I. Chapter 1 Jeremiah’s Call

Here in this first section we see how Jeremiah became if you will Jeremiah the prophet. In 1:4-5 though already a young man during the reign of the youthful king Josiah the  word of the Lord came to him, saying: “Before I formed you in the womb I knew you; before you were born I sanctified you; I ordained you a prophet to the nations.” Jeremiah is concerned with such a calling at a young age to which the Lord responds by saying in

1:7-8 “Do not say, ‘I am a youth,’ for you shall go to all to whom I send you, and whatever I command you, you shall speak. Do not be afraid of their faces, for I am with you to deliver you,” says the Lord.” He is assured that the Lord will put His Word in Jeremiah’s mouth but that the message will be to “root out and to pull down, to destroy and to throw down, to build and to plant.” Oh dear ones sometimes God calls us to root out and pull down before we can build and plant but as long as it His Word in our mouths by His Spirit we can know that it will bare fruit. Why such a message? Well we are told in 1:16 “Because they have forsaken Me, burned incense to other gods, and worshiped the works of their own hands.”

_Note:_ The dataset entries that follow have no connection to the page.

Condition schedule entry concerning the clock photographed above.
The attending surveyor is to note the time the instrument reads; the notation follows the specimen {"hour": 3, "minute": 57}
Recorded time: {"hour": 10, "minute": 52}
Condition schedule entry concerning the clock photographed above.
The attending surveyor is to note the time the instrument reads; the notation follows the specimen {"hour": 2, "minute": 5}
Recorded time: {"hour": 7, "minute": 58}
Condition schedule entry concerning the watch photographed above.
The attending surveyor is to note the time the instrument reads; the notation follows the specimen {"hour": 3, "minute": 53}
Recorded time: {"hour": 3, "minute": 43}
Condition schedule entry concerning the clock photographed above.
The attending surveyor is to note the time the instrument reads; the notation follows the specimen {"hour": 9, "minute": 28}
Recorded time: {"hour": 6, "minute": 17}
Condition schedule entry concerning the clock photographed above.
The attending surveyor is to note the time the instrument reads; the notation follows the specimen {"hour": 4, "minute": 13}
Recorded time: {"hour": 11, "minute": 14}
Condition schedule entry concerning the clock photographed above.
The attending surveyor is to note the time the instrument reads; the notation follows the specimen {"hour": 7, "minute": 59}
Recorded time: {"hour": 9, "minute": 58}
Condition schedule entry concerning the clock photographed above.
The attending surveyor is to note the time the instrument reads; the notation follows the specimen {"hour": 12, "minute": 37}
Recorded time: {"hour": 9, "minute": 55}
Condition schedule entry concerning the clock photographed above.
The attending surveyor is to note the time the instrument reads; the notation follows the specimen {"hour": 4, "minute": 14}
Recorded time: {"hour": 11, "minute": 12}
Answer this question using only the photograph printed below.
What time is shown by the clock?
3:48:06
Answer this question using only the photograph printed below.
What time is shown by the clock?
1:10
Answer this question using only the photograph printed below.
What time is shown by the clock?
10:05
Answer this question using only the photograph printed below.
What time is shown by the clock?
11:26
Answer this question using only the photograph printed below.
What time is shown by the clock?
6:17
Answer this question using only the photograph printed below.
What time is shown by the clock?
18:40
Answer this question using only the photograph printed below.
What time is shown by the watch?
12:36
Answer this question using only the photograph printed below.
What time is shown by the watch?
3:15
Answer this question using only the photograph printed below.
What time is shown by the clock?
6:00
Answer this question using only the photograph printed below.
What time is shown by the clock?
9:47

III. Chapters 2-25 Twelve sermons against Judah

First Sermon 2:1-3:5 Jeremiah speaks of Judah’s willful sins but first he mentions His love for them and their love for Him saying in 2:2 “I remember you, the kindness of your youth, the love of your betrothal, when you went after Me in the wilderness, in a land not sown.” Then in 2:11 God says through Jeremiah “Has a nation changed its gods, which are not gods? But My people have changed their Glory for what does not profit.” And to clarify this He says to them in 2:13 “For My people have committed two evils: They have forsaken Me, the fountain of living waters, and hewn themselves cisterns–broken cisterns that can hold no water.” Dear ones can you hear the Lord’s loving heart towards a nation that had forsaken God’s love for that which could never satisfy the longing of the heart? God says in verse 2:19 that they had “forsaken the Lord your God, and the fear of Me is not in you”. In Chapter 3:5 God says of the nation, “you have played the harlot with many lovers; yet return to Me, says the Lord.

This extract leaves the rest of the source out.